START THE DATA

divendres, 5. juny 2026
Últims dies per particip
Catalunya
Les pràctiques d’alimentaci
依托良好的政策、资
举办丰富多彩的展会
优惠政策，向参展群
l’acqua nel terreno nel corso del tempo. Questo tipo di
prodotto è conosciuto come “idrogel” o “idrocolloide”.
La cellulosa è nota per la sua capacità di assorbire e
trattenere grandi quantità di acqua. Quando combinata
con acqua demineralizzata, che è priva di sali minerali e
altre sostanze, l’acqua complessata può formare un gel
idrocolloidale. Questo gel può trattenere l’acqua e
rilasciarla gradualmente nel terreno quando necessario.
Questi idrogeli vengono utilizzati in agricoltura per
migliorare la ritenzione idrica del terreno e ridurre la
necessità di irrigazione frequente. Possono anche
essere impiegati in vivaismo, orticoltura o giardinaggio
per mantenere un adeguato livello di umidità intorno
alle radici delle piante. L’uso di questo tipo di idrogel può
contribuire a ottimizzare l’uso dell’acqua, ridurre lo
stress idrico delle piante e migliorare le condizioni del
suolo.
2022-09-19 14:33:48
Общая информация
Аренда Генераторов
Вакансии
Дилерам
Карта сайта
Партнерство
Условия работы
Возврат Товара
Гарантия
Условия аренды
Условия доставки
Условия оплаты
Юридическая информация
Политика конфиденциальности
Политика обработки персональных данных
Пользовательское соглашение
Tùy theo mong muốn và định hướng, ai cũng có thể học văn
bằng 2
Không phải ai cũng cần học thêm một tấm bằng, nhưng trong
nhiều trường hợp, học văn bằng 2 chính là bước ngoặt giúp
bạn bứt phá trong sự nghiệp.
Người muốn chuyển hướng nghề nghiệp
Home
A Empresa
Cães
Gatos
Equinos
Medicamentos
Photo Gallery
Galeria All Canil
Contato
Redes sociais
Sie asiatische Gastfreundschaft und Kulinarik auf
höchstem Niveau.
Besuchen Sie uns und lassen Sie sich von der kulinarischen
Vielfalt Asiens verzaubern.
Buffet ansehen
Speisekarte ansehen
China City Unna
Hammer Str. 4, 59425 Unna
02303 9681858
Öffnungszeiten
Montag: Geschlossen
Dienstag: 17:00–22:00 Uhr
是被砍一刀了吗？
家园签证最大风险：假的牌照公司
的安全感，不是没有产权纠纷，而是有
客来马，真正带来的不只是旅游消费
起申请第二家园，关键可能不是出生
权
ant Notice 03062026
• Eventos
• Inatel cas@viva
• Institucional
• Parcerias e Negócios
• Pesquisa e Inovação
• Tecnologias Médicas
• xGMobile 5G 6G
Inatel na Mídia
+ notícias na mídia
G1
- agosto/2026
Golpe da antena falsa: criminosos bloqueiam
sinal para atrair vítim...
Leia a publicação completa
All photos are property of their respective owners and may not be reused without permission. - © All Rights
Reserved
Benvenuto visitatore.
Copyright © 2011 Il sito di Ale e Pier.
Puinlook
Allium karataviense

END THE DATA

PROBLEM: For each record above, give it again without a single change.

WRITTEN ANSWER:
divendres, 5. juny 2026
Últims dies per particip
Catalunya
Les pràctiques d’alimentaci
依托良好的政策、资
举办丰富多彩的展会
优惠政策，向参展群
l’acqua nel terreno nel corso del tempo. Questo tipo di
prodotto è conosciuto come “idrogel” o “idrocolloide”.
La cellulosa è nota per la sua capacità di assorbire e
trattenere grandi quantità di acqua. Quando combinata
con acqua demineralizzata, che è priva di sali minerali e
altre sostanze, l’acqua complessata può formare un gel
idrocolloidale. Questo gel può trattenere l’acqua e
rilasciarla gradualmente nel terreno quando necessario.
Questi idrogeli vengono utilizzati in agricoltura per
migliorare la ritenzione idrica del terreno e ridurre la
necessità di irrigazione frequente. Possono anche
essere impiegati in vivaismo, orticoltura o giardinaggio
per mantenere un adeguato livello di umidità intorno
alle radici delle piante. L’uso di questo tipo di idrogel può
contribuire a ottimizzare l’uso dell’acqua, ridurre lo
stress idrico delle piante e migliorare le condizioni del
suolo.
2022-09-19 14:33:48
Общая информация
Аренда Генераторов
Вакансии
Дилерам
Карта сайта
Партнерство
Условия работы
Возврат Товара
Гарантия
Условия аренды
Условия доставки
Условия оплаты
Юридическая информация
Политика конфиденциальности
Политика обработки персональных данных
Пользовательское соглашение
Tùy theo mong muốn và định hướng, ai cũng có thể học văn
bằng 2
Không phải ai cũng cần học thêm một tấm bằng, nhưng trong
nhiều trường hợp, học văn bằng 2 chính là bước ngoặt giúp
bạn bứt phá trong sự nghiệp.
Người muốn chuyển hướng nghề nghiệp
Home
A Empresa
Cães
Gatos
Equinos
Medicamentos
Photo Gallery
Galeria All Canil
Contato
Redes sociais
Sie asiatische Gastfreundschaft und Kulinarik auf
höchstem Niveau.
Besuchen Sie uns und lassen Sie sich von der kulinarischen
Vielfalt Asiens verzaubern.
Buffet ansehen
Speisekarte ansehen
China City Unna
Hammer Str. 4, 59425 Unna
02303 9681858
Öffnungszeiten
Montag: Geschlossen
Dienstag: 17:00–22:00 Uhr
是被砍一刀了吗？
家园签证最大风险：假的牌照公司
的安全感，不是没有产权纠纷，而是有
客来马，真正带来的不只是旅游消费
起申请第二家园，关键可能不是出生
权
ant Notice 03062026
• Eventos
• Inatel cas@viva
• Institucional
• Parcerias e Negócios
• Pesquisa e Inovação
• Tecnologias Médicas
• xGMobile 5G 6G
Inatel na Mídia
+ notícias na mídia
G1
- agosto/2026
Golpe da antena falsa: criminosos bloqueiam
sinal para atrair vítim...
Leia a publicação completa
All photos are property of their respective owners and may not be reused without permission. - © All Rights
Reserved
Benvenuto visitatore.
Copyright © 2011 Il sito di Ale e Pier.
Puinlook
Allium karataviense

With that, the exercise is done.